%%
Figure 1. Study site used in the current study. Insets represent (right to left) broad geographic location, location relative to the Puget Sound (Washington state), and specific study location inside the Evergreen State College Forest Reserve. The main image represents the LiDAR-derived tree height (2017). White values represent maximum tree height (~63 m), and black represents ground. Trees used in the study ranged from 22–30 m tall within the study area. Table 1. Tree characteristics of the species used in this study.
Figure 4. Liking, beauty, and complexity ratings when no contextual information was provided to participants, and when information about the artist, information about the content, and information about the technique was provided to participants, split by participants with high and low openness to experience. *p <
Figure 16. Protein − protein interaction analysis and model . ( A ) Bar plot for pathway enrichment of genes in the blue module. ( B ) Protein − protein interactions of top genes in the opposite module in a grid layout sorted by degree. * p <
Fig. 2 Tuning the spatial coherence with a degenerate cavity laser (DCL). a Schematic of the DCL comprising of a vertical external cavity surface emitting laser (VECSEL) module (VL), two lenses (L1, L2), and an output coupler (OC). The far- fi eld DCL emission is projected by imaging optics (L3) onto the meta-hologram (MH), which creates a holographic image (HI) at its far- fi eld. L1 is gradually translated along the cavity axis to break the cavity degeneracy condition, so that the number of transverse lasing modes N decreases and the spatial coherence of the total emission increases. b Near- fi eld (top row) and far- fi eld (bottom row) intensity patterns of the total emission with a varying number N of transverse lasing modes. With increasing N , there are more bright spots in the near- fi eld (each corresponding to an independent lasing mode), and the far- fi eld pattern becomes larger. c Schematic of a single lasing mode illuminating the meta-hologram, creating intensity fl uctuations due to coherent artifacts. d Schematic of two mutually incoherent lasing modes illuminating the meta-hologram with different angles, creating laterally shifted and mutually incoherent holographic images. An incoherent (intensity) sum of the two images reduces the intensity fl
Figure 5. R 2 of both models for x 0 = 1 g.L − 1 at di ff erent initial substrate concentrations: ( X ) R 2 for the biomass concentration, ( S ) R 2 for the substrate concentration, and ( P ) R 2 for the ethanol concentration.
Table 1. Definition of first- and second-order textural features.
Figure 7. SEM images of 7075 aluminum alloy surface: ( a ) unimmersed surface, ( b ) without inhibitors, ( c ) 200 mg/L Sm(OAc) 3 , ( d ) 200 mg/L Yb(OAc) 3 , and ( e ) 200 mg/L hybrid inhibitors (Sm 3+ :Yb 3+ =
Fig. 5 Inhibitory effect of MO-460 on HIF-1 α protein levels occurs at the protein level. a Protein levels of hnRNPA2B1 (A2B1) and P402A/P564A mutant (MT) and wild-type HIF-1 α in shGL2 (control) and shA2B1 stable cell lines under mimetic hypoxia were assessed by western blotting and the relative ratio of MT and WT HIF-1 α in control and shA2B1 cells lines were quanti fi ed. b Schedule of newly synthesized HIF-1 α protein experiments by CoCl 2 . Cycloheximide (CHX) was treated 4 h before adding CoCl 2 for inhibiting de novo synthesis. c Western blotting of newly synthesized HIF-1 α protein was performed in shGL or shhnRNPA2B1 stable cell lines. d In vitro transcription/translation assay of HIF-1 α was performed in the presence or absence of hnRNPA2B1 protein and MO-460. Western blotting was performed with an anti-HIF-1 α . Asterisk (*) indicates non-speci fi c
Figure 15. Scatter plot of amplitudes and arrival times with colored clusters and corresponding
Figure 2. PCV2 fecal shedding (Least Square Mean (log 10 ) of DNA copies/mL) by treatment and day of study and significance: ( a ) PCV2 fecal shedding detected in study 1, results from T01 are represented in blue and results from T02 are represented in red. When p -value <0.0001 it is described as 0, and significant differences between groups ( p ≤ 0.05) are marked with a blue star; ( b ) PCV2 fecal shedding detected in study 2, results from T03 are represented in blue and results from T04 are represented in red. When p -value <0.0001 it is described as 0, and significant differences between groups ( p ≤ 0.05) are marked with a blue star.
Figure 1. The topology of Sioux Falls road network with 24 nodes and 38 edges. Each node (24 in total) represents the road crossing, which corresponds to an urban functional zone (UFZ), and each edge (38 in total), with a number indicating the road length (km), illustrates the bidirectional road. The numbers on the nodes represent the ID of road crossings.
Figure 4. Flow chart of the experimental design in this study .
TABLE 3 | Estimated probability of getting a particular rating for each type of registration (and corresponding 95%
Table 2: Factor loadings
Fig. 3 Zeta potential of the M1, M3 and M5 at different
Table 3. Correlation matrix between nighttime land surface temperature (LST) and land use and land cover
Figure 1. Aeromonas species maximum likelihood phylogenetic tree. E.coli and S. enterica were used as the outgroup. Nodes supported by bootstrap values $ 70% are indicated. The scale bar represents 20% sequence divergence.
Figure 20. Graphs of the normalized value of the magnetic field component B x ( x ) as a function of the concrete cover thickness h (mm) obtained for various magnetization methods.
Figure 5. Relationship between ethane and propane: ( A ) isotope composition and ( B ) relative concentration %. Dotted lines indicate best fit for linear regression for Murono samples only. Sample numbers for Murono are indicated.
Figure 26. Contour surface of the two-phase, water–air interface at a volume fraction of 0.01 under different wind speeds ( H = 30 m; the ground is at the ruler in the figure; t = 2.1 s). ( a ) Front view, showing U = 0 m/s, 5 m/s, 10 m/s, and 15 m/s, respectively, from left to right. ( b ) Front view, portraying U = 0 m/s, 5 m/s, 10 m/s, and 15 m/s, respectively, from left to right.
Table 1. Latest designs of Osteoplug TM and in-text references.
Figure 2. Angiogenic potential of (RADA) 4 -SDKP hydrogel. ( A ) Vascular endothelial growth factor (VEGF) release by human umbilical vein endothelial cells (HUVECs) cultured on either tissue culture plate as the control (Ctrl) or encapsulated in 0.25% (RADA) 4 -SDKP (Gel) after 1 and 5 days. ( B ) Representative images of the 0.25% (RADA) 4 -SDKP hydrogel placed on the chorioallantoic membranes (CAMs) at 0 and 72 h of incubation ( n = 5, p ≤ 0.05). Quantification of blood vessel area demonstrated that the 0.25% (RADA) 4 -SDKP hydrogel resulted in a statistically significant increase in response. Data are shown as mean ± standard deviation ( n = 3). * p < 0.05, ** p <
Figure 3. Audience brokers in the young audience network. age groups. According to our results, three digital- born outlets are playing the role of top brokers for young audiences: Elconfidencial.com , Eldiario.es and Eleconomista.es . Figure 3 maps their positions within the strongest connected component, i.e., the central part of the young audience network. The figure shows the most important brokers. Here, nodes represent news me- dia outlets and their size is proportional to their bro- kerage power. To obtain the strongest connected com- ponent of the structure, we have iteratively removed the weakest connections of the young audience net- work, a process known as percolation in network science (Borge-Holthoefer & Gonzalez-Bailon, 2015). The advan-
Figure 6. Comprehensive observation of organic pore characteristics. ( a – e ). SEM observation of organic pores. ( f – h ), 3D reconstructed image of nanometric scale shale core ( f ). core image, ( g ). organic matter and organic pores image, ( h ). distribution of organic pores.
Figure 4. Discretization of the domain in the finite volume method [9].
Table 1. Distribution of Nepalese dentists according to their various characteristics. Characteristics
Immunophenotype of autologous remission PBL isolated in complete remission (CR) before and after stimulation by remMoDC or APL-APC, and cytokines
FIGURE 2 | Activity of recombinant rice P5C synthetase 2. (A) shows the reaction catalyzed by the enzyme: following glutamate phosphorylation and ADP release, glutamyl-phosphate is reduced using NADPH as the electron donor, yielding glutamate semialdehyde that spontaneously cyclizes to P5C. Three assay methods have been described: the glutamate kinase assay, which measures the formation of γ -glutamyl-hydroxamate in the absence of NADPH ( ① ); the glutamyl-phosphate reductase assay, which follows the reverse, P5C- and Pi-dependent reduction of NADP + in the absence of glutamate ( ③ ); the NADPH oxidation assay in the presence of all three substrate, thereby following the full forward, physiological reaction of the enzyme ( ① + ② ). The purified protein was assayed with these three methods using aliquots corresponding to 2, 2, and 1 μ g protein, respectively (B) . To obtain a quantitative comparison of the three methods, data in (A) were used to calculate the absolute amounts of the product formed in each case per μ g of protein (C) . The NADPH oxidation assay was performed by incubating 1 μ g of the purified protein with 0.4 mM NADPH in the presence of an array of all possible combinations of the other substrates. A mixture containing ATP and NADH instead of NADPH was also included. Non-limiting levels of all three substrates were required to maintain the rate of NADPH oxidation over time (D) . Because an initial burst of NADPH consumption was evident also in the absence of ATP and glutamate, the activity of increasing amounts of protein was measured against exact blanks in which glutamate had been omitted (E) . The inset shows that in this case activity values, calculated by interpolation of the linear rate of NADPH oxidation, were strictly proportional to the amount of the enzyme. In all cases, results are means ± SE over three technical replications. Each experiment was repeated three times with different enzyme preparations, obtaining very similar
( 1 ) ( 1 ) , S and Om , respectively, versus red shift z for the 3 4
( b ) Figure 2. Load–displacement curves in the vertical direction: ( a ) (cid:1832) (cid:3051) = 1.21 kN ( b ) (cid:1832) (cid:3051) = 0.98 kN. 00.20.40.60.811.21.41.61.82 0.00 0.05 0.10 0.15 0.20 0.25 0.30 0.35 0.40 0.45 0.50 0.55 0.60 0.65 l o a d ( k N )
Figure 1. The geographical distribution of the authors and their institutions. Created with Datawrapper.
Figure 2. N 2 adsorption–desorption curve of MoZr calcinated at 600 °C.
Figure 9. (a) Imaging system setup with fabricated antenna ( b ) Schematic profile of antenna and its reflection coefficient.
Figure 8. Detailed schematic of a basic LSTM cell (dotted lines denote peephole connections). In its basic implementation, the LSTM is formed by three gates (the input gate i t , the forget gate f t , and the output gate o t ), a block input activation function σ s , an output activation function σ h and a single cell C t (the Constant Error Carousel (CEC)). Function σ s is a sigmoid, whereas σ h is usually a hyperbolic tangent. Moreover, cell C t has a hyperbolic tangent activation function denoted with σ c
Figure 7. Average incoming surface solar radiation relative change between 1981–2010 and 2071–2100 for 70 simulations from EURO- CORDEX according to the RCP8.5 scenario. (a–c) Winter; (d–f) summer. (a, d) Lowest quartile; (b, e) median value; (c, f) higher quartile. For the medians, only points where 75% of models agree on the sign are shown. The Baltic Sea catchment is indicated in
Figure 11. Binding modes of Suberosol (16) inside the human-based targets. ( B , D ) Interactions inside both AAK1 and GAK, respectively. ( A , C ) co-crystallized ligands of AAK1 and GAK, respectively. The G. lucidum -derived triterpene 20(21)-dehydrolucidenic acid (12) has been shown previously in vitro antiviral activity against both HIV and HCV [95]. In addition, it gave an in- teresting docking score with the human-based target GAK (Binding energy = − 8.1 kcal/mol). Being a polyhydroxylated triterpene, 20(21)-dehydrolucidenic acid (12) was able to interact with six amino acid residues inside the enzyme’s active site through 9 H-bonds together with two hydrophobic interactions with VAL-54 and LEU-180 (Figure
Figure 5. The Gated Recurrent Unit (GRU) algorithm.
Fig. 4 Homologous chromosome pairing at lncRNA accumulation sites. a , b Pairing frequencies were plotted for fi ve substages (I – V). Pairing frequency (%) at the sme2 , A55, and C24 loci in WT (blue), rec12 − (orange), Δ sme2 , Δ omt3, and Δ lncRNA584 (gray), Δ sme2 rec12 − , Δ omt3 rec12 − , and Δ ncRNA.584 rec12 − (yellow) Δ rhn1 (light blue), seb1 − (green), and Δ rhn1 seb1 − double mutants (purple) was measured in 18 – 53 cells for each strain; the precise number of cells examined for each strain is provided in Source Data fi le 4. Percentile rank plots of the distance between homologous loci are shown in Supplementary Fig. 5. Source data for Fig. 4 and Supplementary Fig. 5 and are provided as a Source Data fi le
%%
▸ **YOUR ASSIGNMENT**
Only a number is wanted. How many lines of the entries above carry "volume"?

▸ **PROBLEM SOLUTION**
2